Work task:
Report every line of the records that includes the word "post".
** Opening Records to process block **
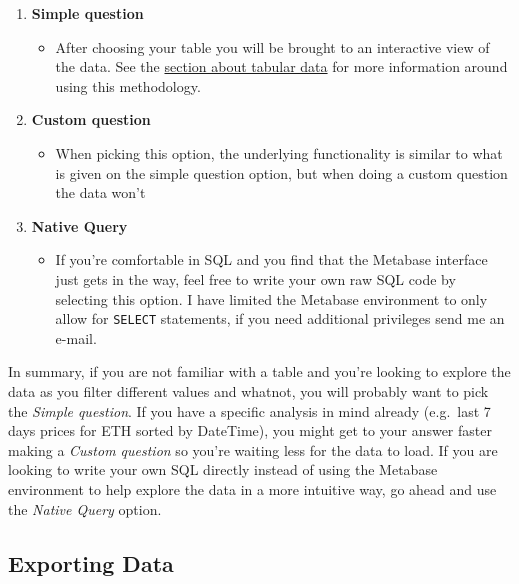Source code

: \documentclass[
]{book}
\providecommand{\tightlist}{%
  \setlength{\itemsep}{0pt}\setlength{\parskip}{0pt}}
\begin{document}
\begin{enumerate}
\def\labelenumi{\arabic{enumi}.}
\item
  \textbf{Simple question}

  \begin{itemize}
  \tightlist
  \item
    After choosing your table you will be brought to an interactive view of the data. See the \protect\hyperlink{tabular-data}{section about tabular data} for more information around using this methodology.
  \end{itemize}
\item
  \textbf{Custom question}

  \begin{itemize}
  \tightlist
  \item
    When picking this option, the underlying functionality is similar to what is given on the simple question option, but when doing a custom question the data won't
  \end{itemize}
\item
  \textbf{Native Query}

  \begin{itemize}
  \tightlist
  \item
    If you're comfortable in SQL and you find that the Metabase interface just gets in the way, feel free to write your own raw SQL code by selecting this option. I have limited the Metabase environment to only allow for \texttt{SELECT} statements, if you need additional privileges send me an e-mail.
  \end{itemize}
\end{enumerate}

In summary, if you are not familiar with a table and you're looking to explore the data as you filter different values and whatnot, you will probably want to pick the \emph{Simple question}. If you have a specific analysis in mind already (e.g.~last 7 days prices for ETH sorted by DateTime), you might get to your answer faster making a \emph{Custom question} so you're waiting less for the data to load. If you are looking to write your own SQL directly instead of using the Metabase environment to help explore the data in a more intuitive way, go ahead and use the \emph{Native Query} option.

\hypertarget{exporting-data}{%
\subsection{Exporting Data}\label{exporting-data}}
\end{document}
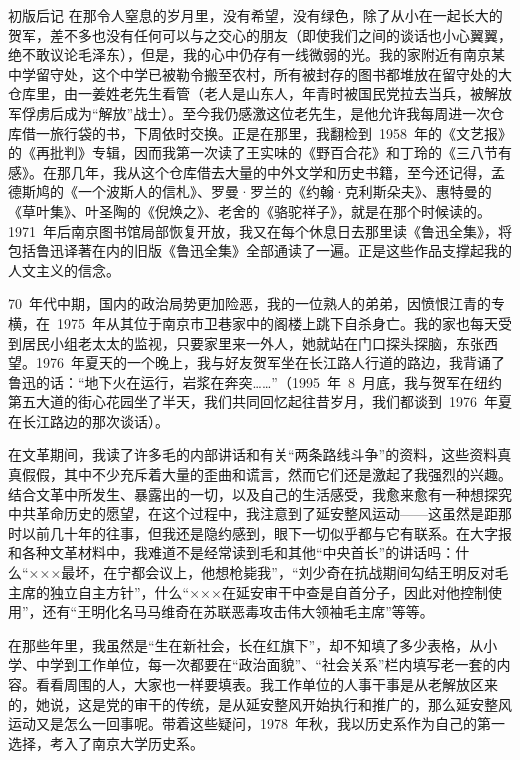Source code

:\begin{pre-post-text}{初版后记}
在那令人窒息的岁月里，没有希望，没有绿色，除了从小在一起长大的贺军，差不多也没有任何可以与之交心的朋友（即使我们之间的谈话也小心翼翼，绝不敢议论毛泽东），但是，我的心中仍存有一线微弱的光。我的家附近有南京某中学留守处，这个中学已被勒令搬至农村，所有被封存的图书都堆放在留守处的大仓库里，由一姜姓老先生看管（老人是山东人，年青时被国民党拉去当兵，被解放军俘虏后成为“解放”战士）。至今我仍感激这位老先生，是他允许我每周进一次仓库借一旅行袋的书，下周依时交换。正是在那里，我翻检到~1958~年的《文艺报》的《再批判》专辑，因而我第一次读了王实味的《野百合花》和丁玲的《三八节有感》。在那几年，我从这个仓库借去大量的中外文学和历史书籍，至今还记得，孟德斯鸠的《一个波斯人的信札》、罗曼·罗兰的《约翰·克利斯朵夫》、惠特曼的《草叶集》、叶圣陶的《倪焕之》、老舍的《骆驼祥子》，就是在那个时候读的。1971~年后南京图书馆局部恢复开放，我又在每个休息日去那里读《鲁迅全集》，将包括鲁迅译著在内的旧版《鲁迅全集》全部通读了一遍。正是这些作品支撑起我的人文主义的信念。

70~年代中期，国内的政治局势更加险恶，我的一位熟人的弟弟，因愤恨江青的专横，在~1975~年从其位于南京市卫巷家中的阁楼上跳下自杀身亡。我的家也每天受到居民小组老太太的监视，只要家里来一外人，她就站在门口探头探脑，东张西望。1976~年夏天的一个晚上，我与好友贺军坐在长江路人行道的路边，我背诵了鲁迅的话：“地下火在运行，岩浆在奔突……”（1995~年~8~月底，我与贺军在纽约第五大道的街心花园坐了半天，我们共同回忆起往昔岁月，我们都谈到~1976~年夏在长江路边的那次谈话）。

在文革期间，我读了许多毛的内部讲话和有关“两条路线斗争”的资料，这些资料真真假假，其中不少充斥着大量的歪曲和谎言，然而它们还是激起了我强烈的兴趣。结合文革中所发生、暴露出的一切，以及自己的生活感受，我愈来愈有一种想探究中共革命历史的愿望，在这个过程中，我注意到了延安整风运动——这虽然是距那时以前几十年的往事，但我还是隐约感到，眼下一切似乎都与它有联系。在大字报和各种文革材料中，我难道不是经常读到毛和其他“中央首长”的讲话吗：什么“×××最坏，在宁都会议上，他想枪毙我”，“刘少奇在抗战期间勾结王明反对毛主席的独立自主方针”，什么“×××在延安审干中查是自首分子，因此对他控制使用”，还有“王明化名马马维奇在苏联恶毒攻击伟大领袖毛主席”等等。

在那些年里，我虽然是“生在新社会，长在红旗下”，却不知填了多少表格，从小学、中学到工作单位，每一次都要在“政治面貌”、“社会关系”栏内填写老一套的内容。看看周围的人，大家也一样要填表。我工作单位的人事干事是从老解放区来的，她说，这是党的审干的传统，是从延安整风开始执行和推广的，那么延安整风运动又是怎么一回事呢。带着这些疑问，1978~年秋，我以历史系作为自己的第一选择，考入了南京大学历史系。


\end{pre-post-text}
** Closing Records to process block **
Expected output:
:\begin{pre-post-text}{初版后记}
\end{pre-post-text}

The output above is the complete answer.